# [Directions]
Use the entries below and reproduce exactly the lines from the one containing "- Support customized" down to the one containing "and its implementation.", both of them included.

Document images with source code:
+++
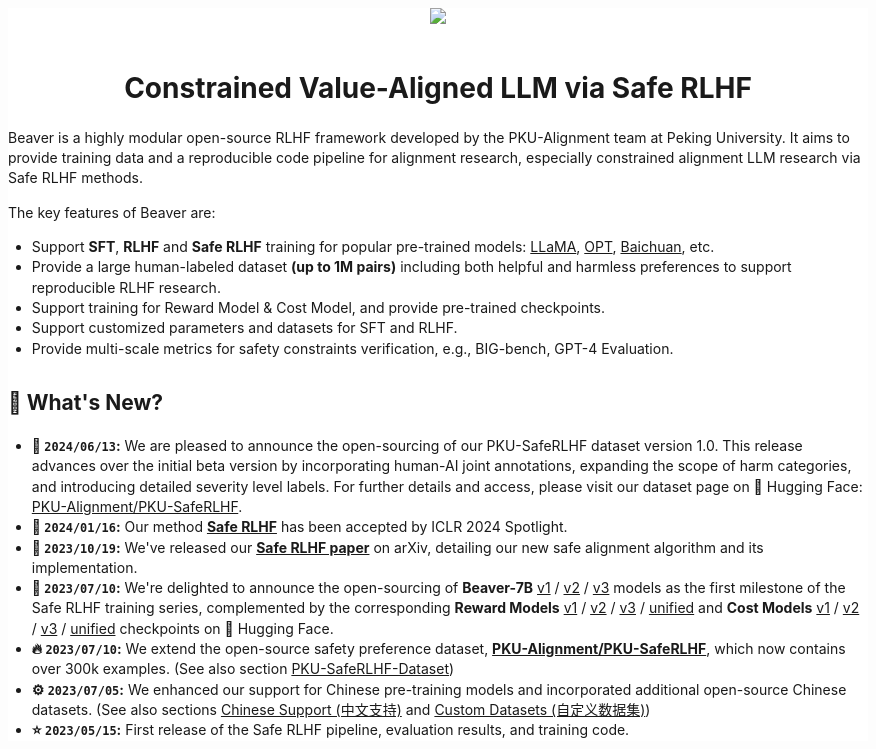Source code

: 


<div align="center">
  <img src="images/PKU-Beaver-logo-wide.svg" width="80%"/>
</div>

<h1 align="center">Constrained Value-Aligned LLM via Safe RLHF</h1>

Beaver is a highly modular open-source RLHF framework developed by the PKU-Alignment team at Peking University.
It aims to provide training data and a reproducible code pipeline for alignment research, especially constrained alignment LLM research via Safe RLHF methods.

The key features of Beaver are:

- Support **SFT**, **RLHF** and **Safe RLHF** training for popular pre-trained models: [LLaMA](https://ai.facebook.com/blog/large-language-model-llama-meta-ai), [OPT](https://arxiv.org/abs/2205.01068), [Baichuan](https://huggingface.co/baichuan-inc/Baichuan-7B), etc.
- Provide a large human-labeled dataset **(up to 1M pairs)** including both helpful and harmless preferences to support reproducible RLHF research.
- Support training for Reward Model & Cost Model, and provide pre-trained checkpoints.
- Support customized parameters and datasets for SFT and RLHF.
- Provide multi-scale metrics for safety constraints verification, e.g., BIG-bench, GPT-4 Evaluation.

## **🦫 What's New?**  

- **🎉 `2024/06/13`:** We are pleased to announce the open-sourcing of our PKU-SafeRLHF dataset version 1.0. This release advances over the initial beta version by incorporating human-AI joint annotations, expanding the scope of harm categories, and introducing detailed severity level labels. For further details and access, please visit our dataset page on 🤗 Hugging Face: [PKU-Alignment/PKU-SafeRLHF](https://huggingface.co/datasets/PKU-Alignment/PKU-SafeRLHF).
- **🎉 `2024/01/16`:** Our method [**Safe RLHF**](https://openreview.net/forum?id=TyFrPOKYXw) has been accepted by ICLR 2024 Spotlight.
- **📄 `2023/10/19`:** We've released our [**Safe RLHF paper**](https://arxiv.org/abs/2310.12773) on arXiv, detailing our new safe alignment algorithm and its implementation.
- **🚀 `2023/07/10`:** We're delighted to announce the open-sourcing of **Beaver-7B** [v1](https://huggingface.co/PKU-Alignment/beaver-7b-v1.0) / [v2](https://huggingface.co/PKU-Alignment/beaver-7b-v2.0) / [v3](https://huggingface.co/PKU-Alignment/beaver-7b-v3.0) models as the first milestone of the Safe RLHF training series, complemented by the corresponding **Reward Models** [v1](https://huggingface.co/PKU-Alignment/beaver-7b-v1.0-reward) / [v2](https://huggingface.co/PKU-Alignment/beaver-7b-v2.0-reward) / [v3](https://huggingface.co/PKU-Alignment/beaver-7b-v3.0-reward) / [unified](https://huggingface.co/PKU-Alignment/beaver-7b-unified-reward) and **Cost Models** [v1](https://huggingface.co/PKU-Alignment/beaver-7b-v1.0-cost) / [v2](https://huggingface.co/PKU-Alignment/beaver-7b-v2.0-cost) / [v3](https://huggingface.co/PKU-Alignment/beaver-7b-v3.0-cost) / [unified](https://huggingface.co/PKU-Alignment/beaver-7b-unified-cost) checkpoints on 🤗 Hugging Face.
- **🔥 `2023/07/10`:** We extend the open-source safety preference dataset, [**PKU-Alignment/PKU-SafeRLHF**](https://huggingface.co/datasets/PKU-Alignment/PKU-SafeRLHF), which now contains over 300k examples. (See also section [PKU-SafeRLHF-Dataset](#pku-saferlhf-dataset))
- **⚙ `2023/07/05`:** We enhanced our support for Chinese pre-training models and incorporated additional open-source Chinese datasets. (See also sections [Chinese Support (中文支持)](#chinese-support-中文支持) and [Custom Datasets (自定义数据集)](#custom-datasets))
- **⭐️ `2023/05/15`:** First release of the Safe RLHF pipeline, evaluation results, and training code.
+++
# [Answer section]
- Support customized parameters and datasets for SFT and RLHF.
- Provide multi-scale metrics for safety constraints verification, e.g., BIG-bench, GPT-4 Evaluation.

## **🦫 What's New?**  

- **🎉 `2024/06/13`:** We are pleased to announce the open-sourcing of our PKU-SafeRLHF dataset version 1.0. This release advances over the initial beta version by incorporating human-AI joint annotations, expanding the scope of harm categories, and introducing detailed severity level labels. For further details and access, please visit our dataset page on 🤗 Hugging Face: [PKU-Alignment/PKU-SafeRLHF](https://huggingface.co/datasets/PKU-Alignment/PKU-SafeRLHF).
- **🎉 `2024/01/16`:** Our method [**Safe RLHF**](https://openreview.net/forum?id=TyFrPOKYXw) has been accepted by ICLR 2024 Spotlight.
- **📄 `2023/10/19`:** We've released our [**Safe RLHF paper**](https://arxiv.org/abs/2310.12773) on arXiv, detailing our new safe alignment algorithm and its implementation.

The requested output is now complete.